My years of engaging in environmental causes and my personal initiatives have led me to integrate justice into my work. The intersectionality of social issues could no longer be denied. And there is no better lens to look into the plight of indigenous peoples, minority communities, climate refugees, the LGBTQ+ community, the differently-abled, women, children, and the elderly, and even the animals, than through justice.


Futures are only a means to an end. Its principles, approaches, and tools are important in developing the long-term mindset needed to make transformation happen. Without it, short-term thinking could doom us into the future we are currently creating. Justice is the bar by which we must measure any short- or long-term solution. In creating the future we want, let us be steered by foresight and guided by justice.


The future we want


The future is leading the way to transformation. Leading activists are getting younger by the day. The words of Filipino youth leader Ditto Sarmiento, in the time of Martial Law still ring true. “Kung hindi tayo kikilos? Kung di tayo kikibo, sino ang kikibo? Kung hindi ngayon, kailan pa? (If we will not move, if we will not speak out, who will speak out?
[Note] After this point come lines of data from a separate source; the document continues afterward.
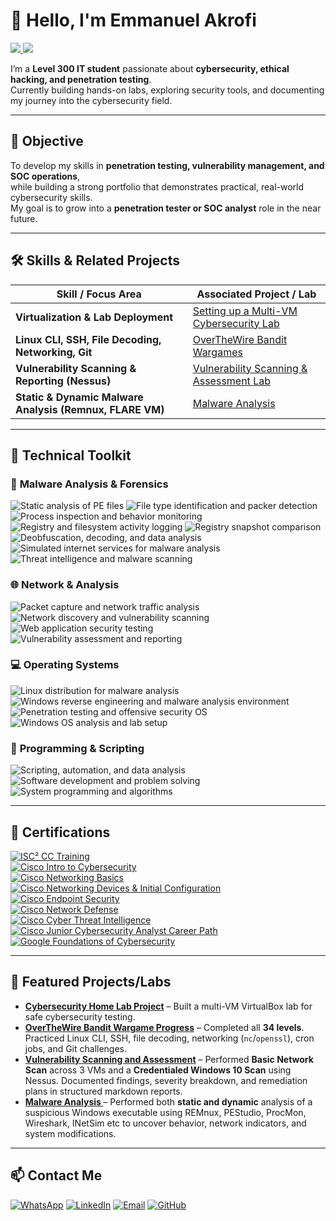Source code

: # 👋 Hello, I'm Emmanuel Akrofi  
<a href="https://linkedin.com/in/emmanuel-akrofi-9753a52ab" target="_blank">
  <img src="https://img.shields.io/badge/-LinkedIn-0072b1?&style=for-the-badge&logo=linkedin&logoColor=white" />
</a>
<a href="https://wa.me/233598364638" target="_blank">
  <img src="https://img.shields.io/badge/-WhatsApp-25D366?&style=for-the-badge&logo=whatsapp&logoColor=white" />
</a>

I’m a **Level 300 IT student** passionate about **cybersecurity, ethical hacking, and penetration testing**.  
Currently building hands-on labs, exploring security tools, and documenting my journey into the cybersecurity field.

---

## 🎯 Objective
To develop my skills in **penetration testing, vulnerability management, and SOC operations**,  
while building a strong portfolio that demonstrates practical, real-world cybersecurity skills.  
My goal is to grow into a **penetration tester or SOC analyst** role in the near future.

---

## 🛠 Skills & Related Projects  

| Skill / Focus Area                                      | Associated Project / Lab |
|----------------------------------------------------------|---------------------------|
| **Virtualization & Lab Deployment**                     | [Setting up a Multi-VM Cybersecurity Lab](projects/Setting-up-a-Multi-VM-Cybersecurity-Lab/) |
| **Linux CLI, SSH, File Decoding, Networking, Git**       | [OverTheWire Bandit Wargames](Labs,Challenges&CTF/OverTheWire-Bandit/README.md) |
| **Vulnerability Scanning & Reporting (Nessus)**          | [Vulnerability Scanning & Assessment Lab](projects/Vulnerability_scanning_and_assessment/) |
| **Static & Dynamic Malware Analysis (Remnux, FLARE VM)** | [Malware Analysis](projects/Malware_Analysis/) |


---

## 🧰 Technical Toolkit  

### 🧪 **Malware Analysis & Forensics**
<div>
    <img src="https://img.shields.io/badge/-PEStudio-6A1B9A?style=for-the-badge&logo=windowsterminal&logoColor=white" title="Static analysis of PE files" />
    <img src="https://img.shields.io/badge/-Detect--It--Easy-FF8C00?style=for-the-badge&logo=files&logoColor=white" title="File type identification and packer detection" />
    <img src="https://img.shields.io/badge/-Process_Explorer-0078D6?style=for-the-badge&logo=windows&logoColor=white" title="Process inspection and behavior monitoring" />
    <img src="https://img.shields.io/badge/-ProcMon-00457C?style=for-the-badge&logo=microsoft&logoColor=white" title="Registry and filesystem activity logging" />
    <img src="https://img.shields.io/badge/-Regshot-00897B?style=for-the-badge&logo=registry&logoColor=white" title="Registry snapshot comparison" />
    <img src="https://img.shields.io/badge/-CyberChef-2B7A78?style=for-the-badge&logo=codesandbox&logoColor=white" title="Deobfuscation, decoding, and data analysis" />
    <img src="https://img.shields.io/badge/-INetSim-4CAF50?style=for-the-badge&logo=linux&logoColor=white" title="Simulated internet services for malware analysis" />
    <img src="https://img.shields.io/badge/-VirusTotal-FF0000?style=for-the-badge&logo=virustotal&logoColor=white" title="Threat intelligence and malware scanning" />
</div>

### 🌐 **Network & Analysis**
<div>
    <img src="https://img.shields.io/badge/-Wireshark-1679A7?style=for-the-badge&logo=wireshark&logoColor=white" title="Packet capture and network traffic analysis" />
    <img src="https://img.shields.io/badge/-Nmap-2F5C9F?style=for-the-badge&logo=nmap&logoColor=white" title="Network discovery and vulnerability scanning" />
    <img src="https://img.shields.io/badge/-Burp_Suite-FF6F00?style=for-the-badge&logo=burp&logoColor=white" title="Web application security testing" />
    <img src="https://img.shields.io/badge/-Nessus-5C2D91?style=for-the-badge&logo=tenable&logoColor=white" title="Vulnerability assessment and reporting" />
</div>

### 💻 **Operating Systems**
<div>
    <img src="https://img.shields.io/badge/-REMnux-4A8C2E?style=for-the-badge&logo=linux&logoColor=white" title="Linux distribution for malware analysis" />
    <img src="https://img.shields.io/badge/-FLARE_VM-FF4500?style=for-the-badge&logo=windows&logoColor=white" title="Windows reverse engineering and malware analysis environment" />
    <img src="https://img.shields.io/badge/-Kali_Linux-268BEE?style=for-the-badge&logo=kalilinux&logoColor=white" title="Penetration testing and offensive security OS" />
    <img src="https://img.shields.io/badge/-Windows-0078D6?style=for-the-badge&logo=windows&logoColor=white" title="Windows OS analysis and lab setup" />
</div>

### 🧠 **Programming & Scripting**
<div>
    <img src="https://img.shields.io/badge/-Python-3776AB?style=for-the-badge&logo=python&logoColor=white" title="Scripting, automation, and data analysis" />
    <img src="https://img.shields.io/badge/-Java-007396?style=for-the-badge&logo=java&logoColor=white" title="Software development and problem solving" />
    <img src="https://img.shields.io/badge/-C%2B%2B-00599C?style=for-the-badge&logo=c%2B%2B&logoColor=white" title="System programming and algorithms" />
</div>

---
## 📜 Certifications  

[![ISC² CC Training](https://img.shields.io/badge/ISC%C2%B2-CC_Training_Completion-228B22?style=for-the-badge&logo=isc2&logoColor=white)](/assets/certificates/Official_CC_Course_Completion_Certificate_.pdf)  
[![Cisco Intro to Cybersecurity](https://img.shields.io/badge/Cisco-Intro_to_Cybersecurity-1C75BC?style=for-the-badge&logo=cisco&logoColor=white)](/assets/certificates/Introduction_to_Cybersecurity_certificate.pdf)  
[![Cisco Networking Basics](https://img.shields.io/badge/Cisco-Networking_Basics-F39C12?style=for-the-badge&logo=cisco&logoColor=white)](/assets/certificates/NetworkingBasic.png)  
[![Cisco Networking Devices & Initial Configuration](https://img.shields.io/badge/Cisco-Networking_Devices_&_Initial_Config-00A3E0?style=for-the-badge&logo=cisco&logoColor=white)](/assets/certificates/Networking_Devices.pdf)  
[![Cisco Endpoint Security](https://img.shields.io/badge/Cisco-Endpoint_Security-D81B60?style=for-the-badge&logo=cisco&logoColor=white)](/assets/certificates/Endpoint_Security_certificate.pdf)  
[![Cisco Network Defense](https://img.shields.io/badge/Cisco-Network_Defense-8E44AD?style=for-the-badge&logo=cisco&logoColor=white)](/assets/certificates/Network_Defense_certificate.pdf)  
[![Cisco Cyber Threat Intelligence](https://img.shields.io/badge/Cisco-Cyber_Threat_Intelligence-0078D7?style=for-the-badge&logo=cisco&logoColor=white)](/assets/certificates/Cyber_Threat_Intelligence.pdf)  
[![Cisco Junior Cybersecurity Analyst Career Path](https://img.shields.io/badge/Cisco-Junior_Cybersecurity_Analyst_Career_Path-00BFFF?style=for-the-badge&logo=cisco&logoColor=white)](/assets/certificates/Junior_Cybersecurity_Analyst_Career_Path.pdf)  
[![Google Foundations of Cybersecurity](https://img.shields.io/badge/Google-Foundations_of_Cybersecurity-34A853?style=for-the-badge&logo=google&logoColor=white)](/assets/certificates/Google_Foundations_of_Cybersecurity.pdf)  



---

## 🚀 Featured Projects/Labs
- **[Cybersecurity Home Lab Project](projects/Setting-up-a-Multi-VM-Cybersecurity-Lab/README.md)** – Built a multi-VM VirtualBox lab for safe cybersecurity testing.  
- **[OverTheWire Bandit Wargame Progress](Labs,Challenges&CTF/OverTheWire-Bandit/README.md)** – Completed all **34 levels**. Practiced Linux CLI, SSH, file decoding, networking (`nc`/`openssl`), cron jobs, and Git challenges.  
- **[Vulnerability Scanning and Assessment](./projects/Vulnerability_scanning_and_assessment/)** – Performed **Basic Network Scan** across 3 VMs and a **Credentialed Windows 10 Scan** using Nessus. Documented findings, severity breakdown, and remediation plans in structured markdown reports.
- **[Malware Analysis ](projects/Malware_Analysis/)** – Performed both **static and dynamic** analysis of a suspicious Windows executable using REMnux, PEStudio, ProcMon, Wireshark, INetSim etc to uncover behavior, network indicators, and system modifications.


---

## 📫 Contact Me
[![WhatsApp](https://img.shields.io/badge/WhatsApp-Chat-green?logo=whatsapp)](https://wa.me/233598364638)
[![LinkedIn](https://img.shields.io/badge/LinkedIn-Connect-blue?logo=linkedin)](https://linkedin.com/in/emmanuel-akrofi-9753a52ab)
[![Email](https://img.shields.io/badge/Email-Contact%20Me-red?logo=gmail)](mailto:emmanuelakrofi71@gmail.com)
[![GitHub](https://img.shields.io/badge/GitHub-Follow-black?logo=github)](https://github.com/nasir71github)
If not now, when?)”. He later died as a political prisoner at the young age of 27.


In 1992, 12-year-old Severn Suzuki spoke at the UN Earth Summit urging delegates to think of her generation when making decisions about the environment. Xiuhtezcatl Martinez also started speaking on the environment at six years old. He is now one of the most influential young voices on the climate crisis.


The African Youth Initiative on Climate (AYICC) has a continent-wide constituency and more than ten thousand members in 42 countries. They have been consolidating youth voices on climate change since 2006. Not to forget the children yet unborn who in their deep slumber in a world unknown, managed to help make the intergenerational responsibility doctrine a reality.


It seems if we only think for ourselves, we would have no future, and the future would not have its present. When we couldn’t save ourselves, we must allow future generations to show us the way. They need, and I dare say demand, a world worth being born into. We must reflect and listen and leave them the future world that they deserve, one that is healthy, inclusive, just; thriving, and life-giving. And by doing so, we are allowing them to save us from ourselves.